Wie alle diese Menschen unsere Gesellschaft zusammenhalten, haben wir auch nach der furchtbaren Flutkatastrophe im letzten Sommer gesehen. Die Folgen des Klimawandels treffen uns hier und heute. Daraus müssen wir jetzt Konsequenzen auch für einen starken Bevölkerungsschutz ziehen. Auch das wird eine der wichtigen Aufgaben der neuen Regierung sein.

Sehr geehrte Abgeordnete, wir sind stolz darauf, dass wir ein vielfältiges Einwanderungsland sind, und wir sagen das auch endlich deutlich. Jetzt wollen wir ein besseres Integrationsland werden. Uns geht es um Bildungschancen und Arbeit von Anfang an. Wir schaffen ein modernes Einwanderungsrecht, auch und gerade um Arbeitskräfte zu gewinnen, die wir dringend brauchen.

Wir stehen zu unserer humanitären Verantwortung für geflüchtete Menschen. Wir ermöglichen legale Fluchtwege, damit das Sterben im Mittelmeer endlich ein Ende hat. Wir sorgen für zügige Asylverfahren und gute Perspektiven für Menschen, die gut integriert sind. Wir sorgen aber auch – das sage ich deutlich – für konsequente Rückführungen, insbesondere von Straftätern. Die Ampelkoalition steht für einen neuen Geist und ein neues Handeln in der Migrationspolitik. Legen wir damit los!

Neue Kräfte setzen wir auch in der Digitalpolitik frei. Wir wollen eine digitale Verwaltung, die aus der Perspektive der Bürgerinnen und Bürger gedacht ist. Mit einem Digitalcheck werden wir Gesetze darauf abklopfen, ob sie das Leben einfacher und digitaler machen.
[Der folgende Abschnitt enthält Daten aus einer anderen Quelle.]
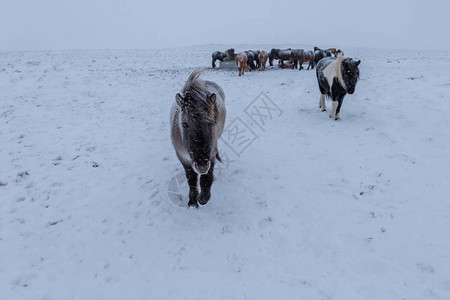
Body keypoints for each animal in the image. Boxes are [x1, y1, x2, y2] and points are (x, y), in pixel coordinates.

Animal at [170, 69, 227, 207]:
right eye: (184, 124)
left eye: (211, 123)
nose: (201, 166)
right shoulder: (183, 157)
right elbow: (191, 179)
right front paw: (192, 202)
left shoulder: (210, 154)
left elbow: (207, 177)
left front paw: (203, 198)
Als Bundesinnenministerium wollen wir Vorreiter und Antreiber für den digitalen Staat sein.

Wir haben uns viel vorgenommen. Fortschritt braucht Sicherheit. Dafür setze ich auf eine sehr gute Zusammenarbeit zwischen allen Demokratinnen und Demokraten. So werden wir das Vertrauen in unsere Demokratie stärken und für unsere offene Gesellschaft werben und sie gegen ihre Feinde verteidigen. Herzlichen Dank für Ihre Aufmerksamkeit.